Requirement A - Please transcribe the part of the wildlife bill article starting at "The Earth is" and ending at "of hibernating bats.".
Requirement B - In the wildlife bill article, how much money would the Recovering America's Wildlife Act give states and tribal governments each year?

Passage shown -
A proposal in Congress with bipartisan support aims to halt the alarming decline in many wildlife species with an unprecedented boost in spending on habitat. In Minnesota, the Recovering America's Wildlife Act could improve the fortunes of loons, turtles, songbirds, mudpuppies and dozens of other endangered or declining species.
The U.S. House passed a version of the act in June. It would give states and tribal governments $1.4 billion a year — collected from federal environmental fees and fines — to help some of the most endangered species recover and to keep other animals and plants from becoming endangered themselves. Despite support in the Senate from both Democrats and Republicans, there has been no effort so far to bring it to a vote. U.S. Sen. Amy Klobuchar, a Democrat and one of the law's sponsors, said the goal is to approve it by the end of the year.
"Oddly, the fact that it is supported on both sides of the aisle and is not controversial is kind of what is slowing it down," said Kierán Suckling, executive director of the Center for Biological Diversity. "That's because partisan folks on either side really prioritize their bills. It's frustrating."
The Earth is undergoing a mass extinction caused by humans, scientists believe. Minnesotans are working to save some of the most endangered animals and plants in the face of habitat loss and other threats, the Star Tribune has reported in a series that began last month. The loss of life over the last 50 years has been staggering. About a third of North America's birds are gone, with populations declining by an estimated 3 billion since 1970. Butterfly and bee populations have plummeted. So, too, have those of hibernating bats.
At least 150 species in Minnesota are on the verge of disappearing. But scientists and resource managers know what can be done.

Given information -
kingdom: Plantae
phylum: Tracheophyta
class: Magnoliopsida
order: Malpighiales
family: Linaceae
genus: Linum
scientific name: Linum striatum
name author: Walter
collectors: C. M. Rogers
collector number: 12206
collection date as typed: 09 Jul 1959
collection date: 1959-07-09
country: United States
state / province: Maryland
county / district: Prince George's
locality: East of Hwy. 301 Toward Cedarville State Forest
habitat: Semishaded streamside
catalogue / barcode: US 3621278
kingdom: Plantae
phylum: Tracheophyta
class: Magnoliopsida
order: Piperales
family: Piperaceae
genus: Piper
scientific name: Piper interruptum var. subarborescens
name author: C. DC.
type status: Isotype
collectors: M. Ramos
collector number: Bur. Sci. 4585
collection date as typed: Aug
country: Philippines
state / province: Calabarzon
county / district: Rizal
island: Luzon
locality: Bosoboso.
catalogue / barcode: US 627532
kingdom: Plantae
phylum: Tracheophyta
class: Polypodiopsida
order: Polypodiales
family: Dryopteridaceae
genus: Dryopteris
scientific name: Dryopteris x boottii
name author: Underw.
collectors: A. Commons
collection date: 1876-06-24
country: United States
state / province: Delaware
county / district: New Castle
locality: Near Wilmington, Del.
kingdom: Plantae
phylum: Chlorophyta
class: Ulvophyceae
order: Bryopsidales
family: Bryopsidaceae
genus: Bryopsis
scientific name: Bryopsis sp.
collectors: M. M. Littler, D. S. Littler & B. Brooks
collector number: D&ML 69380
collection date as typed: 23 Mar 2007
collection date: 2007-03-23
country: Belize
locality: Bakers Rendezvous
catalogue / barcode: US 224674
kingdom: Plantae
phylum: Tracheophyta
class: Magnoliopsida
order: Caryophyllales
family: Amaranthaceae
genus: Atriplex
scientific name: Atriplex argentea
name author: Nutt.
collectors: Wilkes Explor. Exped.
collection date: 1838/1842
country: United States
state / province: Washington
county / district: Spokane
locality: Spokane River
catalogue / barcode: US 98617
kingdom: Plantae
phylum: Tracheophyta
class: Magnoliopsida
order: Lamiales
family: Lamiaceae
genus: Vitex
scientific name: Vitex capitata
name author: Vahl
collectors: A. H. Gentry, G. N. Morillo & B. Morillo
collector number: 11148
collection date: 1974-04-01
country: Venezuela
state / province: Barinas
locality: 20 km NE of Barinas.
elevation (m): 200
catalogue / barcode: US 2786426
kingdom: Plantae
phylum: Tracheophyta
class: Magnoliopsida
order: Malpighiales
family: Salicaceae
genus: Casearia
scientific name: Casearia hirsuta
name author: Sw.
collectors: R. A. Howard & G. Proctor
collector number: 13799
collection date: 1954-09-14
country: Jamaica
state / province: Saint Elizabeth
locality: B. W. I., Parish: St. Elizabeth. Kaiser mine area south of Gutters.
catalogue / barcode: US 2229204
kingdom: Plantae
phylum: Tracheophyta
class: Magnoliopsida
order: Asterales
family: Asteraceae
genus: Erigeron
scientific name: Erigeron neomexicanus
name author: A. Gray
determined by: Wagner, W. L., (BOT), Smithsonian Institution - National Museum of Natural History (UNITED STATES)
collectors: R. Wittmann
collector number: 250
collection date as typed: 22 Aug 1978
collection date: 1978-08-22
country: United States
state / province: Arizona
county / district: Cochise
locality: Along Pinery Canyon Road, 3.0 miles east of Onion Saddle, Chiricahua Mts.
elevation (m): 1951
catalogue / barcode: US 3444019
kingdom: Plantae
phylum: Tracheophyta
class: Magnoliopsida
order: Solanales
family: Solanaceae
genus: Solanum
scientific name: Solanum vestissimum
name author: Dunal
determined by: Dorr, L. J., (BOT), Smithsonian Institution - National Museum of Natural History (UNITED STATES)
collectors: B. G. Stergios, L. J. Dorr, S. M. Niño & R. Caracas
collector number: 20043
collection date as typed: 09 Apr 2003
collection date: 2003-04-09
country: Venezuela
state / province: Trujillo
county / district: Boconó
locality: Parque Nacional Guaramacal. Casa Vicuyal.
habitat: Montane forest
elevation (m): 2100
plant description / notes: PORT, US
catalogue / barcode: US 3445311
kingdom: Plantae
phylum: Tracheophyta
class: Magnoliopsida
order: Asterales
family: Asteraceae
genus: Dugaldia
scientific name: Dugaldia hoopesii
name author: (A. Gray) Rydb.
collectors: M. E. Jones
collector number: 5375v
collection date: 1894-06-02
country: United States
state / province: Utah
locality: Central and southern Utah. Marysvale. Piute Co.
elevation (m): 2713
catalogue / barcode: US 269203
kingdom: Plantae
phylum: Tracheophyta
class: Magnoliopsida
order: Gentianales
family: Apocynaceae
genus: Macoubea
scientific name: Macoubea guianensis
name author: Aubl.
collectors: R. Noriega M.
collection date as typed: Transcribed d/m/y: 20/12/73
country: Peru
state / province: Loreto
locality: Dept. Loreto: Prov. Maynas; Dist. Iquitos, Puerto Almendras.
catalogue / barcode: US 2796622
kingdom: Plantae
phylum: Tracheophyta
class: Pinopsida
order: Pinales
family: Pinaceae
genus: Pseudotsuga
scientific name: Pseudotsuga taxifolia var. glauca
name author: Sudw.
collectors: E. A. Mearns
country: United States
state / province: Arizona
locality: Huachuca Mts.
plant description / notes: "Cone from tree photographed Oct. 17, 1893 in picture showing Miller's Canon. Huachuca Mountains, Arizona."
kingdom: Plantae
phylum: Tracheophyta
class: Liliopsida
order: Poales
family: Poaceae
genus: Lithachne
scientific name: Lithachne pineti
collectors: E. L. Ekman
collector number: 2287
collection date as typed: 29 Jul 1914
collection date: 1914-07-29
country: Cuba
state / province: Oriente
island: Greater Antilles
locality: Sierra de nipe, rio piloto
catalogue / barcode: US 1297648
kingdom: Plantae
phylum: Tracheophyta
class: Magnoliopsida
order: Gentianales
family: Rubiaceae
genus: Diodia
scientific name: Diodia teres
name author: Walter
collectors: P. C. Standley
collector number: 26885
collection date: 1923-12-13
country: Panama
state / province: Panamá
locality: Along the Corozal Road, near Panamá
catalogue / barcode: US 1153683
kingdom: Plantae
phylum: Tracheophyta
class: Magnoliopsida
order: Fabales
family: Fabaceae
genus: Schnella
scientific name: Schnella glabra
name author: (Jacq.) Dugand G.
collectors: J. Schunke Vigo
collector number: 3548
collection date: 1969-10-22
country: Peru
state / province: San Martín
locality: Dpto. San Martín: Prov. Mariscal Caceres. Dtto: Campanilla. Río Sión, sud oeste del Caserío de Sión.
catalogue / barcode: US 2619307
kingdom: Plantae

Written solution A -
The Earth is undergoing a mass extinction caused by humans, scientists believe. Minnesotans are working to save some of the most endangered animals and plants in the face of habitat loss and other threats, the Star Tribune has reported in a series that began last month. The loss of life over the last 50 years has been staggering. About a third of North America's birds are gone, with populations declining by an estimated 3 billion since 1970. Butterfly and bee populations have plummeted. So, too, have those of hibernating bats.

Written solution B - $1.4 billion a year, collected from federal environmental fees and fines.